The case — and the adversary proceeding PG&E initiated within the context of its broader bankruptcy proceeding — stemmed from two FERC orders issued in late January just prior to the utility’s bankruptcy filing (EL-1935, EL19-36). In response to petitions from NextEra and Exelon, the commission declared it shared authority with the bankruptcy court over any wholesale PPAs that PG&E might seek to modify. (See FERC Claims Authority Over PG&E Contracts in Bankruptcy.)

On the day it filed for bankruptcy, PG&E confirmed in court papers that it hoped to rescind some costly PPAs. (See PG&E Wants to Undo Contracts, Revamp Biz in Bankruptcy.) PG&E said it has 387 PPAs with 350 companies worth about $42 billion. Those PPAs represent 13,668 MW of contracted capacity, it said.

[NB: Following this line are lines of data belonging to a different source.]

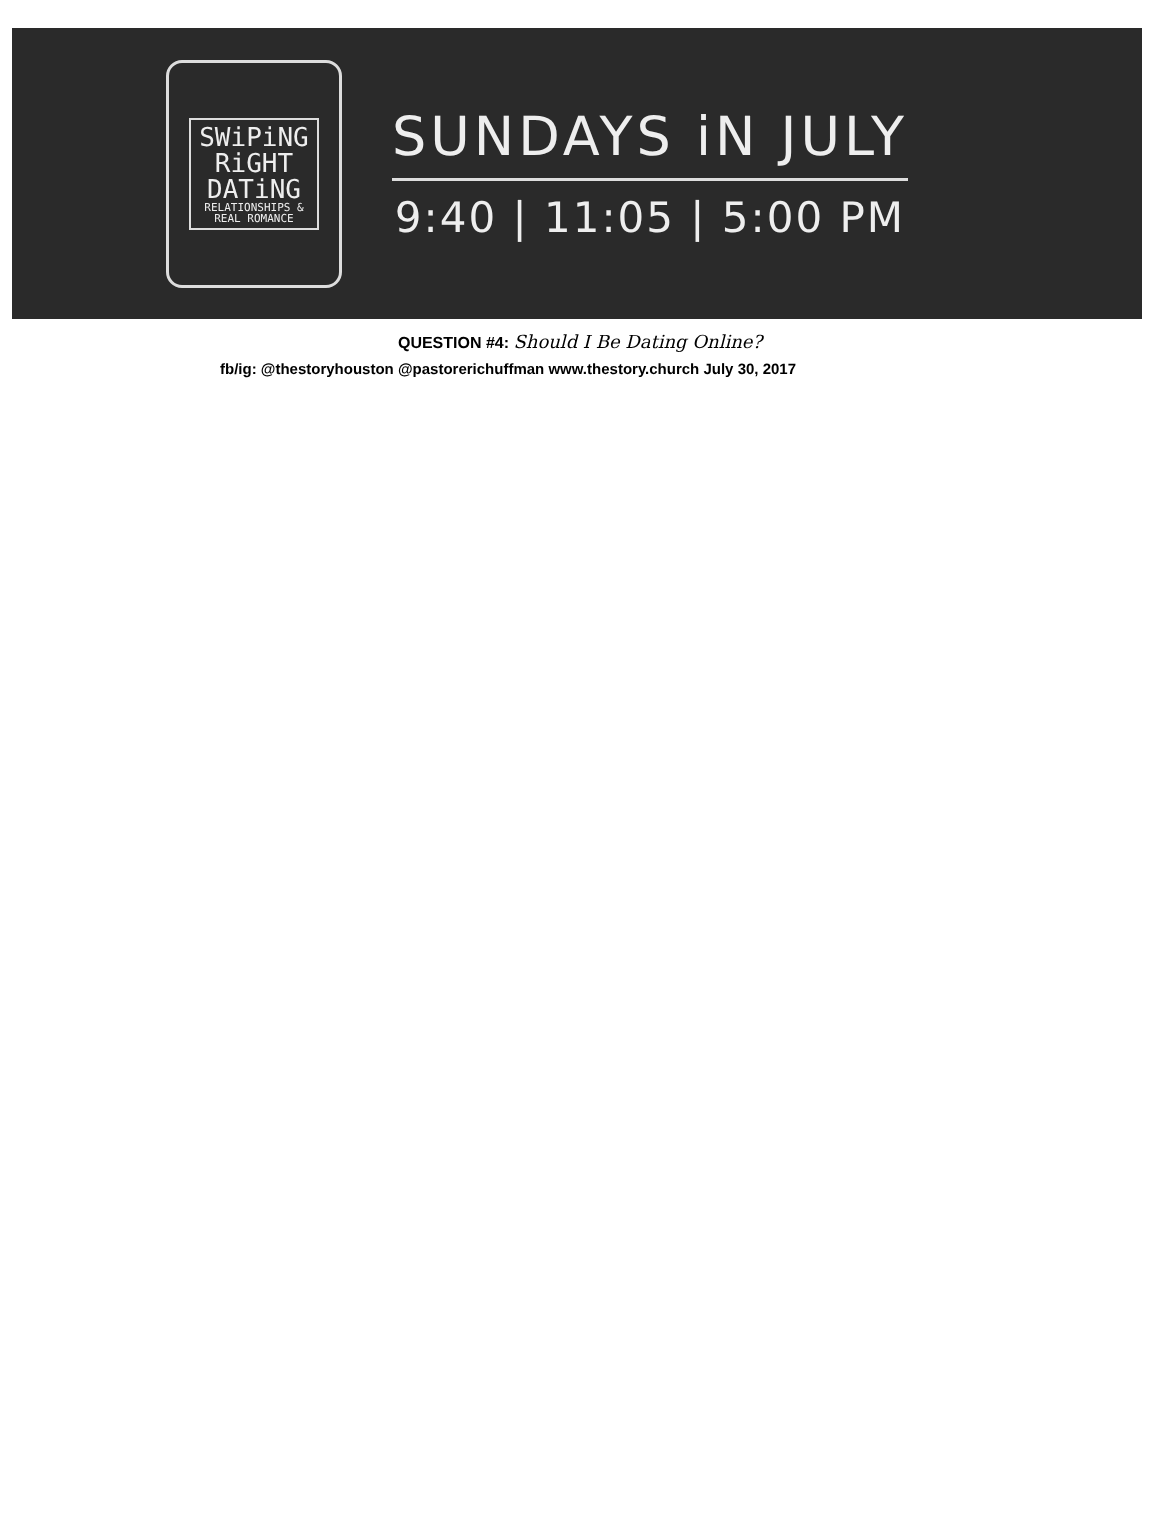SWiPiNG
RiGHT
DATiNG
RELATIONSHIPS &
REAL ROMANCE
SUNDAYS iN JULY
9:40 | 11:05 | 5:00 PM
QUESTION #4: Should I Be Dating Online?
fb/ig: @thestoryhouston @pastorerichuffman www.thestory.church July 30, 2017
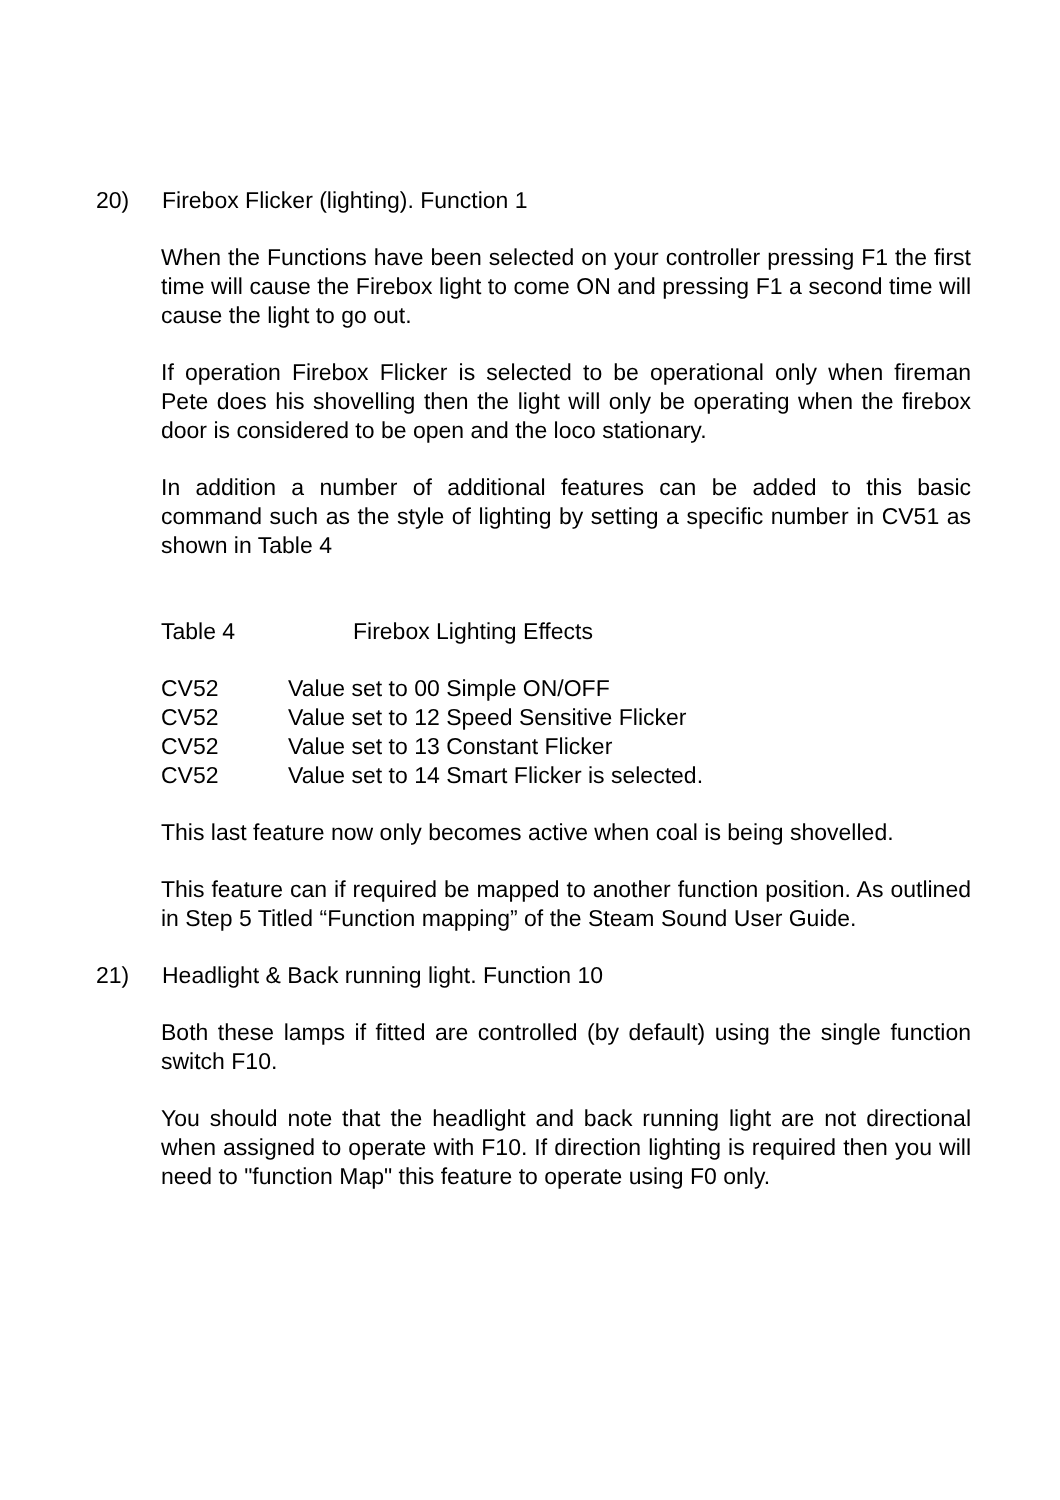20) Firebox Flicker (lighting). Function 1
When the Functions have been selected on your controller pressing F1 the first time will cause the Firebox light to come ON and pressing F1 a second time will cause the light to go out.
If operation Firebox Flicker is selected to be operational only when fireman Pete does his shovelling then the light will only be operating when the firebox door is considered to be open and the loco stationary.
In addition a number of additional features can be added to this basic command such as the style of lighting by setting a specific number in CV51 as shown in Table 4
Table 4 Firebox Lighting Effects
| CV52 | Value set to 00 Simple ON/OFF |
| CV52 | Value set to 12 Speed Sensitive Flicker |
| CV52 | Value set to 13 Constant Flicker |
| CV52 | Value set to 14 Smart Flicker is selected. |
This last feature now only becomes active when coal is being shovelled.
This feature can if required be mapped to another function position. As outlined in Step 5 Titled “Function mapping” of the Steam Sound User Guide.
21) Headlight & Back running light. Function 10
Both these lamps if fitted are controlled (by default) using the single function switch F10.
You should note that the headlight and back running light are not directional when assigned to operate with F10. If direction lighting is required then you will need to "function Map" this feature to operate using F0 only.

PG&E quickly sought injunctive relief from Montali to prevent generators from seeking FERC relief. Montali must still rule on the injunction, which he told Gilliam he intends to do soon.

Gilliam agreed that resolution of the PPA issue would not necessarily involve the consideration of non-bankruptcy law. Moreover, Gilliam wrote, Montali had already received PG&E’s motion for a preliminary injunction against FERC along with opposing briefs from the commission, NextEra and other generators that had intervened in the case.

The most efficient use of judicial resources would be to let Montali decide the matter, Gilliam wrote.